[Source data]
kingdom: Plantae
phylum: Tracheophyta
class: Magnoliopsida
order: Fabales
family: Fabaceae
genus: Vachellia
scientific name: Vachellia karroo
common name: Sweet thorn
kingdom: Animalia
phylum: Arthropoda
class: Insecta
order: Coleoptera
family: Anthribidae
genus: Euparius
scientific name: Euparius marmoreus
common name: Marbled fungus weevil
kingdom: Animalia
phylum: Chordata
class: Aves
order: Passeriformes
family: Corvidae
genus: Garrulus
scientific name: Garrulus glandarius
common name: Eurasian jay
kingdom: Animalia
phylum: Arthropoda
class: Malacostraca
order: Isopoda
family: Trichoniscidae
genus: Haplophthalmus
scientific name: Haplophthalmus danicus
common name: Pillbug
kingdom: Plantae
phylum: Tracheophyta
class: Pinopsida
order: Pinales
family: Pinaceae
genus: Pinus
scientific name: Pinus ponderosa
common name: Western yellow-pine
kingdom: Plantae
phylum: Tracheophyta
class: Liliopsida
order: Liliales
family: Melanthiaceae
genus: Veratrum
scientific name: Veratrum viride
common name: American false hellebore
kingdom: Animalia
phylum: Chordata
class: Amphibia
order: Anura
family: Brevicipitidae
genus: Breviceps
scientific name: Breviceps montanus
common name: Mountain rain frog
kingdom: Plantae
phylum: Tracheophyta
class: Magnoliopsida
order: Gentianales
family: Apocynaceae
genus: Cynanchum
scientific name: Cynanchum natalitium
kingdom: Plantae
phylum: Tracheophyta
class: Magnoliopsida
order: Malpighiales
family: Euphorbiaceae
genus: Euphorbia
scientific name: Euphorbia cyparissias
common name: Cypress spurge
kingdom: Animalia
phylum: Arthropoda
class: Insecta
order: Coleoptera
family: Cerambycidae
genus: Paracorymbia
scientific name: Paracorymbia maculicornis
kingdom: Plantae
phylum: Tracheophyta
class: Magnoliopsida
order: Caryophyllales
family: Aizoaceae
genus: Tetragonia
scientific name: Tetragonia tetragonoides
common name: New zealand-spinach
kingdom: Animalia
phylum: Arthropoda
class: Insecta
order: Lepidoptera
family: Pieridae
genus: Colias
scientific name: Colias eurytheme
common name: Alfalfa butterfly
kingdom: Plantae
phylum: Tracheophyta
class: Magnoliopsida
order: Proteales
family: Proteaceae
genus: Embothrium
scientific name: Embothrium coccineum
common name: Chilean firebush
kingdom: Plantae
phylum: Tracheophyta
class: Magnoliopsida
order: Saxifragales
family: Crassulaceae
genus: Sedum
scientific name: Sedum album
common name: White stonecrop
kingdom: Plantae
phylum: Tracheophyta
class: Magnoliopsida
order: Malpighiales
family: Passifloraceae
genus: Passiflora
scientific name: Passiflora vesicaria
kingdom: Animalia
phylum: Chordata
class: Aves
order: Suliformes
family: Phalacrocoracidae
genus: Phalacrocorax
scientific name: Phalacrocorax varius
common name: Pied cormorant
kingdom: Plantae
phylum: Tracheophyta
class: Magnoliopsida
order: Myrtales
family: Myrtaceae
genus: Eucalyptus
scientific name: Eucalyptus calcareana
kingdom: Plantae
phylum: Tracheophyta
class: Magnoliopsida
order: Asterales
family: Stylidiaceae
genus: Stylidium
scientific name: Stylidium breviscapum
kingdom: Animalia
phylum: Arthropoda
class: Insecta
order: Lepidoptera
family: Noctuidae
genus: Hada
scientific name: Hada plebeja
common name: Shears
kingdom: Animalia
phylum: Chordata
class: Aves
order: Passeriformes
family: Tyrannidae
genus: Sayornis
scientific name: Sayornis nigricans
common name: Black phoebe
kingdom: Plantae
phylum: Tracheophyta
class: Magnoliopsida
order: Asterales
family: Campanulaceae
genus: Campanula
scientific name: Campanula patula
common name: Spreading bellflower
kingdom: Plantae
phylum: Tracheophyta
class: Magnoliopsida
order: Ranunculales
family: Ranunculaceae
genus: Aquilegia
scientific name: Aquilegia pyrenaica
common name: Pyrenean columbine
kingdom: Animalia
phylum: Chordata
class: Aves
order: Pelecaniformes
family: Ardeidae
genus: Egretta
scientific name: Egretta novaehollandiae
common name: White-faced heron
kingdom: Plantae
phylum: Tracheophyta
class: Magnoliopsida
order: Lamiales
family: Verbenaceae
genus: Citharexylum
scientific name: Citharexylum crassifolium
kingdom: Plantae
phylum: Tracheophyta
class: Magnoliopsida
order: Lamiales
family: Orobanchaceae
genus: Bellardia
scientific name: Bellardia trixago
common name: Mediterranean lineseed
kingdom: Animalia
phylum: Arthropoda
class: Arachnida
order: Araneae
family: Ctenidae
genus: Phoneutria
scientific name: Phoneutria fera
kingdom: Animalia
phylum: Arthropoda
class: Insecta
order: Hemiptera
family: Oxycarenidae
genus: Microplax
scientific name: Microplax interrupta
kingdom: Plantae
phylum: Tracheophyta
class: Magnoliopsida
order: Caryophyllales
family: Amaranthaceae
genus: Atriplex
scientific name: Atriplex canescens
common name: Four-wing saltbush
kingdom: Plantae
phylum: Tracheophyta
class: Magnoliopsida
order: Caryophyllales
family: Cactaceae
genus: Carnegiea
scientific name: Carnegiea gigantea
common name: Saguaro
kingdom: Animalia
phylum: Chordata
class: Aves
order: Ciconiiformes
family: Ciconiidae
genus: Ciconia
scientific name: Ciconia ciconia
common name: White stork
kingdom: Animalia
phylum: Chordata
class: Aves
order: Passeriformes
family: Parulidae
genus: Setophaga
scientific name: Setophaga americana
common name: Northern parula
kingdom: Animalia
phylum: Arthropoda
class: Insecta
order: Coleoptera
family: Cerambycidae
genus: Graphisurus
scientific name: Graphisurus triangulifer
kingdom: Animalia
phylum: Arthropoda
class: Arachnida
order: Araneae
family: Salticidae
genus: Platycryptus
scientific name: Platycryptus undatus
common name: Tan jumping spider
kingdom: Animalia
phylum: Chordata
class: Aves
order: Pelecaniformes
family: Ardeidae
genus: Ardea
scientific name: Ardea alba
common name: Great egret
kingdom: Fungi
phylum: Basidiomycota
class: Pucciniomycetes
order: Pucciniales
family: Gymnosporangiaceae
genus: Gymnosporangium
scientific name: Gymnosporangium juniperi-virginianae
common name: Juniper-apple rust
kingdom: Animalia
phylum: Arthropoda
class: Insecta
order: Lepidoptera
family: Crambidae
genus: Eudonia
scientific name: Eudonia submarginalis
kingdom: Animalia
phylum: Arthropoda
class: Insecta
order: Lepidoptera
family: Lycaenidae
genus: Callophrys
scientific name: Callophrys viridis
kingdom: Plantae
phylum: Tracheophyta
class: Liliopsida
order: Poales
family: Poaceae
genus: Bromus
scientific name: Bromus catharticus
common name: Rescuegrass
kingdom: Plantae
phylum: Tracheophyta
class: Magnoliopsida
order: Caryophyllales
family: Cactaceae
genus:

**Aim:** Convert the part of the listing that opens with the line containing "order: Poales" and runs through the end of the listing into a Markdown table. Use a Row column for a running number and a Line column for the text of each line, and leave out any blank lines.

**Full answer:**
| Row | Line |
|---|---|
| 1 | order: Poales |
| 2 | family: Poaceae |
| 3 | genus: Bromus |
| 4 | scientific name: Bromus catharticus |
| 5 | common name: Rescuegrass |
| 6 | kingdom: Plantae |
| 7 | phylum: Tracheophyta |
| 8 | class: Magnoliopsida |
| 9 | order: Caryophyllales |
| 10 | family: Cactaceae |
| 11 | genus: |